>>>>
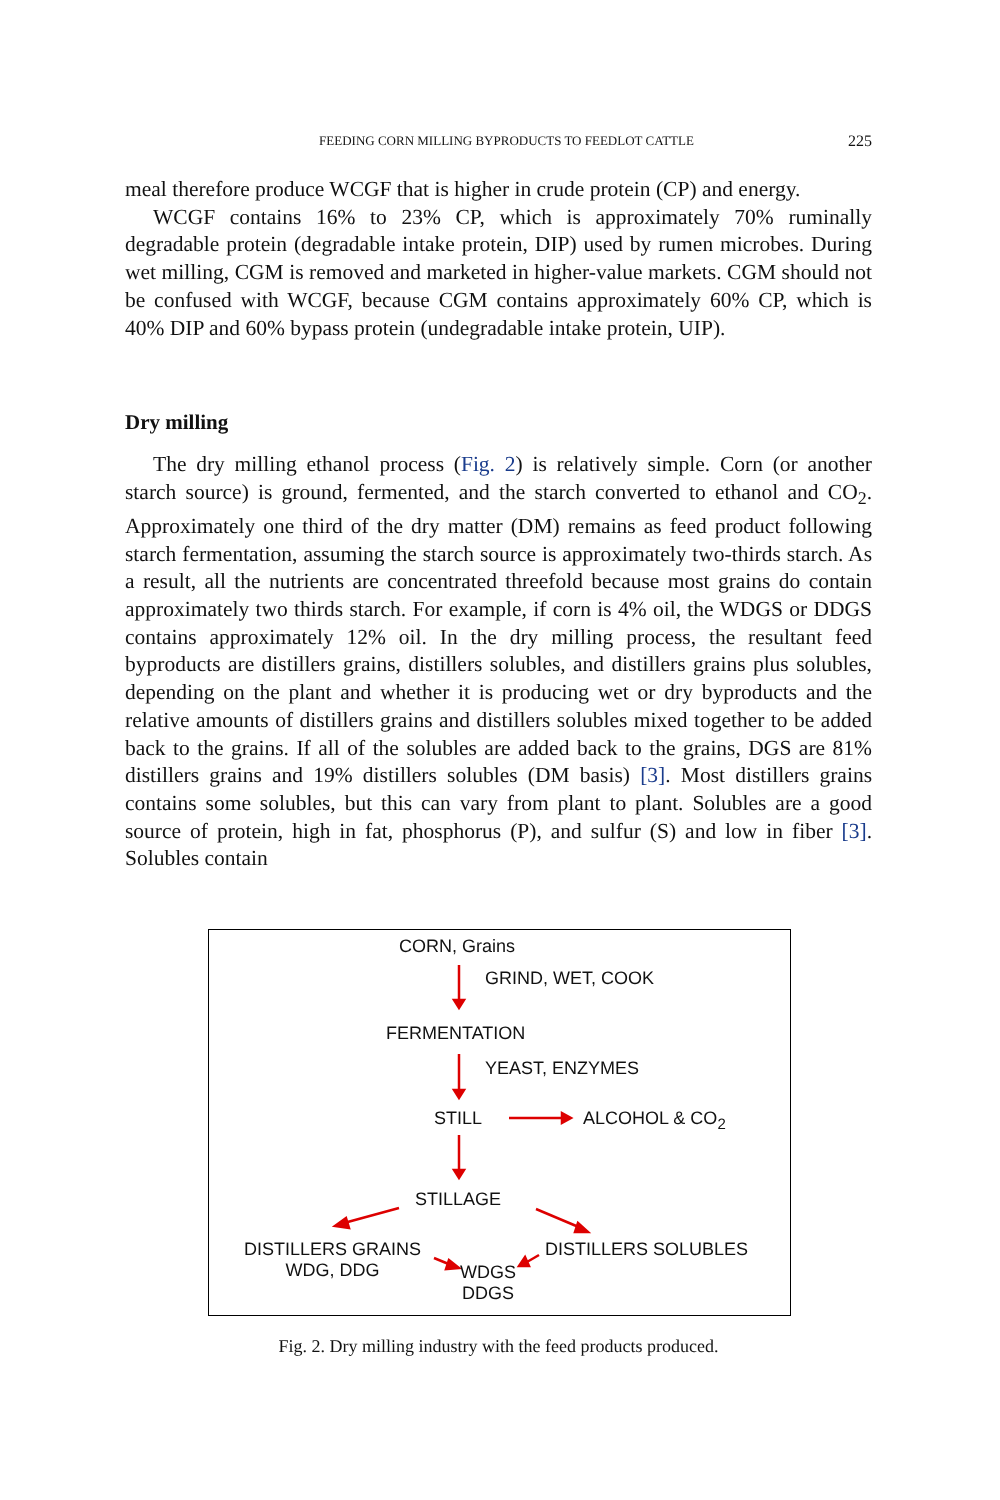FEEDING CORN MILLING BYPRODUCTS TO FEEDLOT CATTLE 225
meal therefore produce WCGF that is higher in crude protein (CP) and energy.
WCGF contains 16% to 23% CP, which is approximately 70% ruminally degradable protein (degradable intake protein, DIP) used by rumen microbes. During wet milling, CGM is removed and marketed in higher-value markets. CGM should not be confused with WCGF, because CGM contains approximately 60% CP, which is 40% DIP and 60% bypass protein (undegradable intake protein, UIP).
Dry milling
The dry milling ethanol process (Fig. 2) is relatively simple. Corn (or another starch source) is ground, fermented, and the starch converted to ethanol and CO<sub>2</sub>. Approximately one third of the dry matter (DM) remains as feed product following starch fermentation, assuming the starch source is approximately two-thirds starch. As a result, all the nutrients are concentrated threefold because most grains do contain approximately two thirds starch. For example, if corn is 4% oil, the WDGS or DDGS contains approximately 12% oil. In the dry milling process, the resultant feed byproducts are distillers grains, distillers solubles, and distillers grains plus solubles, depending on the plant and whether it is producing wet or dry byproducts and the relative amounts of distillers grains and distillers solubles mixed together to be added back to the grains. If all of the solubles are added back to the grains, DGS are 81% distillers grains and 19% distillers solubles (DM basis) [3]. Most distillers grains contains some solubles, but this can vary from plant to plant. Solubles are a good source of protein, high in fat, phosphorus (P), and sulfur (S) and low in fiber [3]. Solubles contain
CORN, Grains
GRIND, WET, COOK
FERMENTATION
YEAST, ENZYMES
STILL ALCOHOL & CO<sub>2</sub>
STILLAGE
DISTILLERS GRAINS
WDG, DDG
WDGS
DDGS
DISTILLERS SOLUBLES
Fig. 2. Dry milling industry with the feed products produced.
<<<<
Copy the listing over exactly, skipping the pictures it holds.

### RESPONSE TO THIS TASK
FEEDING CORN MILLING BYPRODUCTS TO FEEDLOT CATTLE 225
meal therefore produce WCGF that is higher in crude protein (CP) and energy.
WCGF contains 16% to 23% CP, which is approximately 70% ruminally degradable protein (degradable intake protein, DIP) used by rumen microbes. During wet milling, CGM is removed and marketed in higher-value markets. CGM should not be confused with WCGF, because CGM contains approximately 60% CP, which is 40% DIP and 60% bypass protein (undegradable intake protein, UIP).
Dry milling
The dry milling ethanol process (Fig. 2) is relatively simple. Corn (or another starch source) is ground, fermented, and the starch converted to ethanol and CO<sub>2</sub>. Approximately one third of the dry matter (DM) remains as feed product following starch fermentation, assuming the starch source is approximately two-thirds starch. As a result, all the nutrients are concentrated threefold because most grains do contain approximately two thirds starch. For example, if corn is 4% oil, the WDGS or DDGS contains approximately 12% oil. In the dry milling process, the resultant feed byproducts are distillers grains, distillers solubles, and distillers grains plus solubles, depending on the plant and whether it is producing wet or dry byproducts and the relative amounts of distillers grains and distillers solubles mixed together to be added back to the grains. If all of the solubles are added back to the grains, DGS are 81% distillers grains and 19% distillers solubles (DM basis) [3]. Most distillers grains contains some solubles, but this can vary from plant to plant. Solubles are a good source of protein, high in fat, phosphorus (P), and sulfur (S) and low in fiber [3]. Solubles contain
CORN, Grains
GRIND, WET, COOK
FERMENTATION
YEAST, ENZYMES
STILL ALCOHOL & CO<sub>2</sub>
STILLAGE
DISTILLERS GRAINS
WDG, DDG
WDGS
DDGS
DISTILLERS SOLUBLES
Fig. 2. Dry milling industry with the feed products produced.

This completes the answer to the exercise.